News In Brief

Muslim rebels trying to hold Chechnya's capital, Grozny, admitted to their heaviest losses of the four-month-old war with Russian troops. But they dismissed reports that some of their commanders were in Moscow for negotiations with the Kremlin as proposed by a Chechen businessman. The rebel losses - 45 dead and 60 wounded in the span of 24 hours - came amid fierce street-to-street fighting as Russians tried to squeeze the separatists into an ever-tightening circle.

The scandal surrounding the main opposition party in Germany took a tragic new turn with the discovery that one of its financial officers apparently had committed suicide. The news caused leaders of the Christian Democratic Union (CDU) to ask for a break in parliament's inquiry into the scandal. Earlier, CDU chief Wolfgang Schaeuble appeared to win little sympathy as he apologized to legislators for the party's style of accepting funds in violation of campaign-finance laws.

Help with the legal and administrative steps needed for Turkish membership in the European Union was pledged by rival Greece in another new sign of improving relations between the Aegean neighbors. The pledge came during a stop in Ankara by Foreign Minister George Papandreou - the first formal visit by a Greek official of that rank in 37 years. The EU has said Turkey must show improvement in its human-rights record if it hopes to join. Greece and Turkey have come to the brink of war three times in the past 25 years.

Ten of the internationally condemned "resettlement" camps in Burundi will be dismantled, the country's foreign minister pledged. He told the UN Security Council the effort would begin "in the coming days." Fifty-eight camps were built to clear the countryside of an estimated 350,000 Hutu civilians, leaving insurgents from the tribe exposed to pursuit by the Tutsi-led Army.
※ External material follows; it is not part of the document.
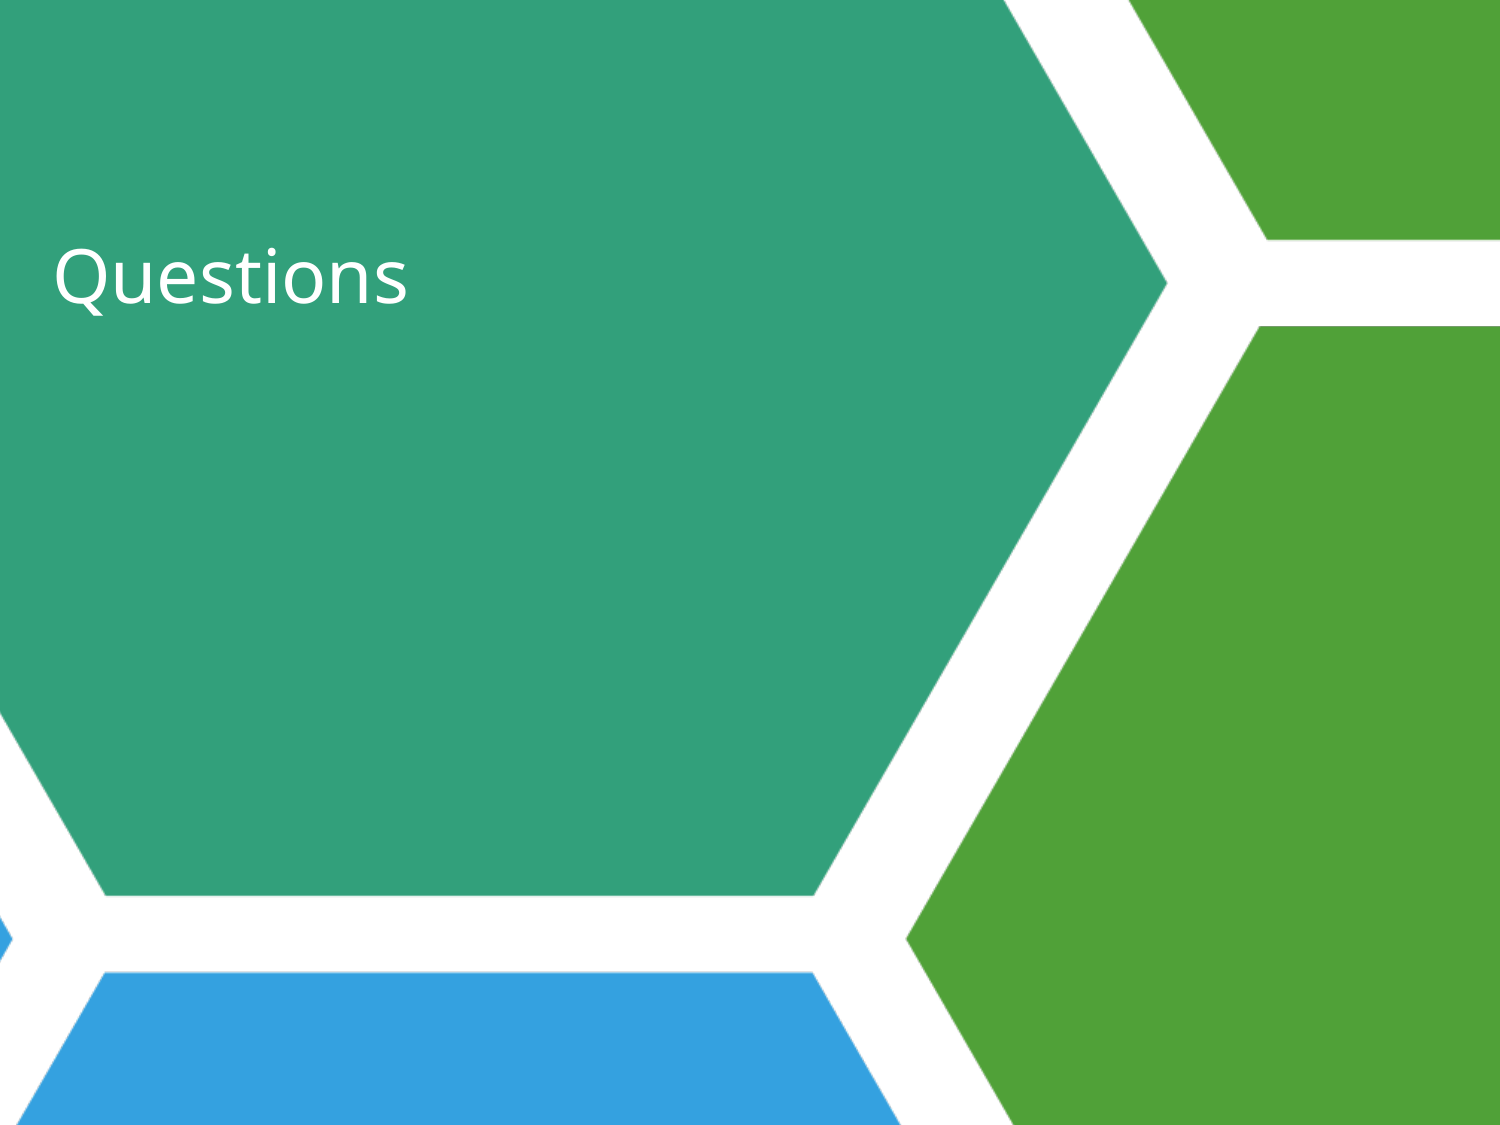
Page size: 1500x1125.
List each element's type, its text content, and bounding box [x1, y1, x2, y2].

More than 200,000 people have died in Burundi's civil war since 1993. On-again, off-again peace negotiations between the rivals resumed last weekend, mediated by former South African President Nelson Mandela.

New controversy erupted in Zimbabwe as President Robert Mugabe chose Feb. 12-13 for a national referendum on his proposed new constitution. But he drew heavy fire from critics for inserting new clauses into the final draft of the charter. If approved, they would hold Britain responsible for compensating Zimbabwe's white farmers whose land is confiscated for resettlement by poor blacks. If Britain refused, the whites would go unpaid because Zimbabwe's government would bear no obligation to compensate them. Whites still own one-third of the most productive land in the former British colony.

Controversial former Italian Prime Minister Bettino Craxi, who died in self-imposed exile in Tunisia, was the nation's longest-serving head of government in the post-World War II era. But he fled in 1994 after being linked to an influence-peddling scandal that led to a 10-year prison sentence. While still in power, in 1985, Craxi angered US authorities by refusing to hand over Palestinian commandos who hijacked a Mediterranean cruise ship and killed an American passenger.